Reviewed by GREG KING
Director: Craig Gillespie
Stars: Emma Stone, Emma Thompson, Joel Fry, Paul Walter Hauser, John McCrea, Mark Strong, Tipper Seifert-Cleveland, Emily Beacham, Kayvan Novack, Kirby Howell-Baptiste.
The Devil Wears Dalmatian?
The dog killing Cruella DeVil is one of the best-known villains in the Disney canon. Cruella is loosely inspired on the character created by British author Dodie Smith in her 1956 novel 101 Dalmatians. That book formed the basis for the classic 1961 Disney animated movie, which itself was remade as a live action film starring Glenn Close as Cruella DeVil, who had dalmatians dognapped and killed to make a fabulous spotted coat. Like Disney’s Maleficent before it, this enjoyable film gives us an origins story of the villainous character, and in giving us her traumatic backstory it aims to make her a more sympathetic character.

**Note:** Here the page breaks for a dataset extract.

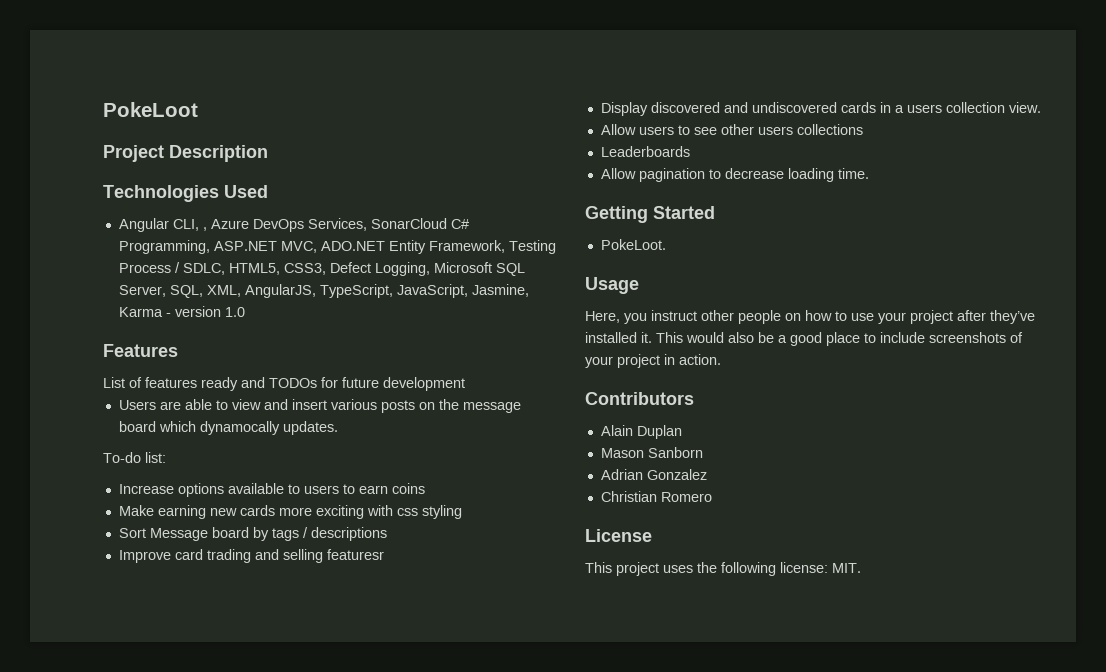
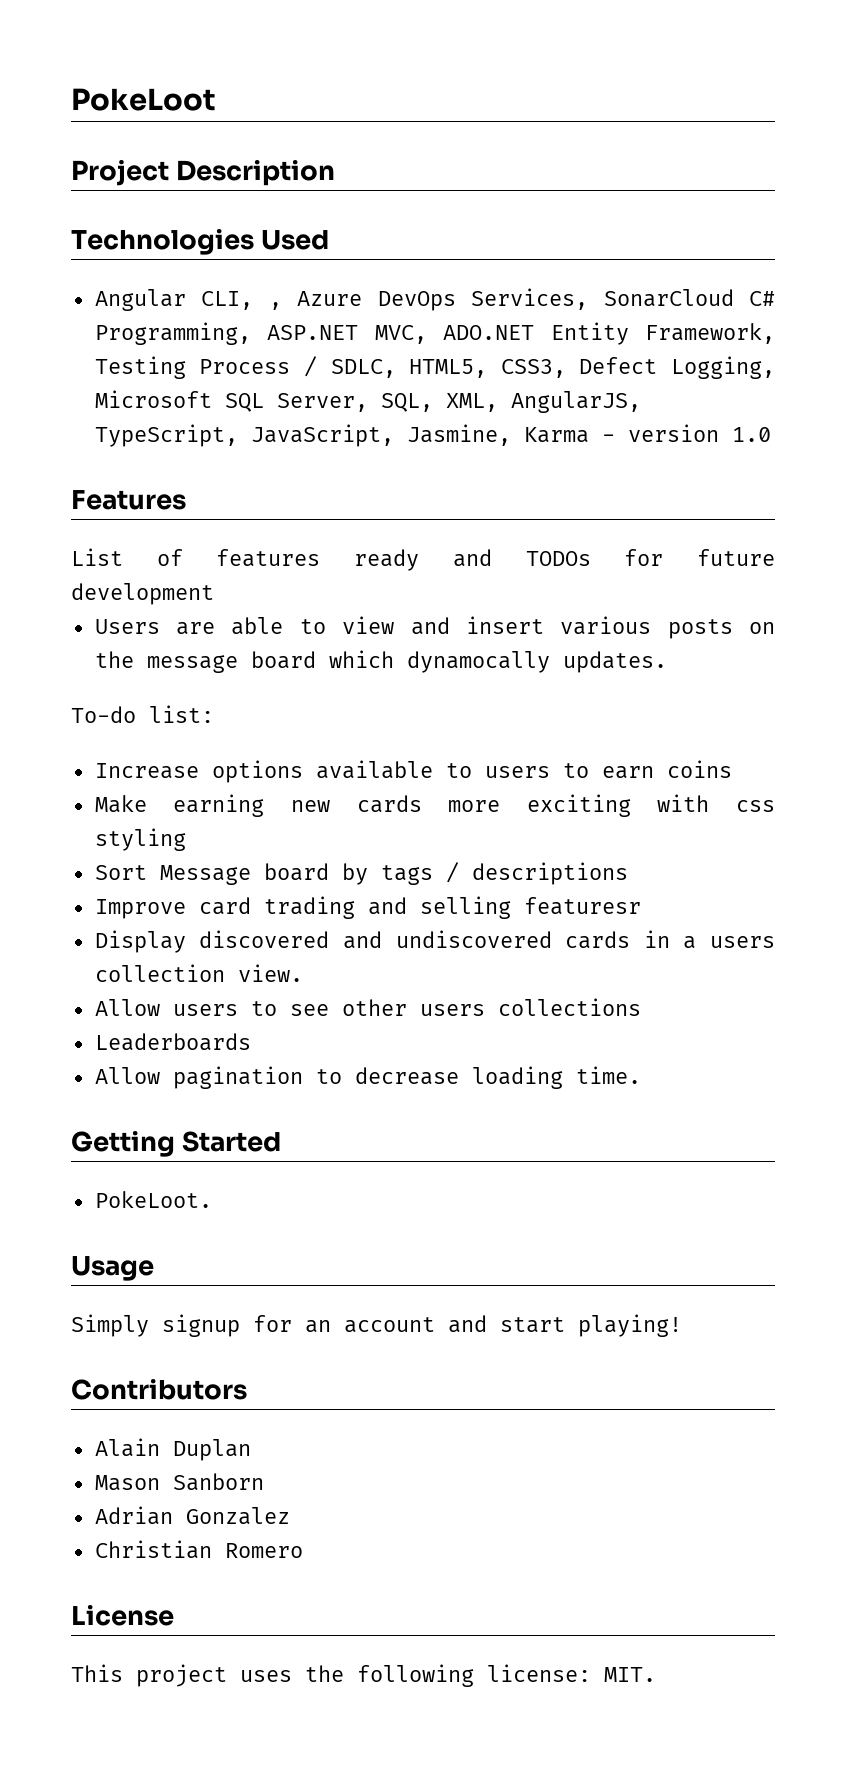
[585,310,1035,324] [585,332,1023,346] [585,354,721,368] Here, you instruct other people on how to use your project after they’ve installed it. This would also be a good place to include screenshots of your project in action. -> [71,1314,682,1337] Simply signup for an account and start playing!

Scripted by a team of six writers that includes Tony McNamara (The Favourite, etc), Dana Fox (best known for romantic comedies like Couples Retreat, etc), Aline Brosh McKenna (The Devil Wears Prada, etc), Kelly Marcel (Saving Mr Banks, etc), Steve Zissis (his first feature film) and an uncredited Jez Butterworth, this origins story is a frothy, fun filled journey, but the film feels a little bloated with an overly generous 134-minute running time. The plot is filled with moments of contrivance and complications that smack of padding.
Cruella is largely set in London of the 1970s. When the film opens in the late 60s we meet the younger Cruella, then known as Estella (and played in spiky fashion by a well-cast Tipper Seifert-Cleveland), something of a wild child, whose non-conforming behaviour and attitude sees her thrown out of her posh school. Her wild ways, rebellious attitude and her distinctive hair – black on one side, white on the other and split down the middle – has always ensured that Estella stands out. Her caring and patient mother Catherine (Emily Beacham) tries to control her daughter’s wild way.
Heading off to begin a new life in London, the pair stop off at a swanky hilltop mansion where Catherine plans to ask an old friend for some money to help set them up. But Catherine is killed after falling from a cliff, and Estella blames herself for the tragedy. She is left to fend for herself on the streets of London. She hooks up with a couple of young grifters and fellow orphans named Horace and Jasper, and they become a sort of de facto family working cons on the streets. But Estella has always been a creative girl and has her heart set on working as a fashion designer.
Ten years later she gets a chance when the adolescent Estella (now played by Oscar winner Emma Stone, from La La Land, etc) begins working in the upmarket London fashion store Liberty of London. She finds herself lumbered with menial tasks, and her efforts to try and have her flair for design recognised go largely unnoticed until her handiwork catches the attention of the imperious Baroness Von Hellman (Emma Thompson), the city’s leading fashion designer. The Baroness though is cruel and dismissive with her putdowns and scathing attitude and she belittles her employees.
But then Estella learns of a secret that sets her off on a different path and, driven by a thirst for revenge she creates the alter ego of Cruella, a flamboyant and punk styled designer whose outrageous creations and stunts challenge the Baroness’s superiority as the alpha female in the cutthroat world of London fashion.
There’s more than a touch of The Devil Wears Prada to the prickly nature of the relationship between Estella, who is desperate to succeed in the cutthroat world of high fashion, and the haughty Baroness, and the dialogue crackles at times. As expected, with a film set against the backdrop of high fashion, there are some stunning punk-style costumes designed by Oscar winner Jenny Beaven (Mad Max: Fury Road, etc). The production design from Fiona Crombie is also superb and recreates the aesthetic of London circa the 70s. The soundtrack features some great 70s songs and music that gives the material a distinctive tone.
The film features some top-notch performances, with both Stone and Thompson in sparkling form. Stone in particular embraces the complex nature of her character and her mood swings. Thompson seems to relish her role as the cold Baroness, and she becomes the real villain of the story. Paul Walter Hauser (Richard Jewell, etc) and Joel Fry (Yesterday, etc) bring touches of humour to the material as Cruella’s hapless sidekicks Horace and Jasper. John McCrea (God’s Own Country, etc) brings style and camp swagger to his role as Artie, the cross-dressing owner of a small clothing boutique who is something of a kindred spirit for Estella. Mark Strong, who normally has such a strong screen presence, is essentially wasted here and given little to do as John, the Baroness’ loyal valet.
Director Craig Gillespie (I, Tonya, etc) relishes the camp nature of the material and keeps things moving along at a jaunty pace. This take on Cruella is definitely not for younger children, but nonetheless it is still a lot of fun to watch.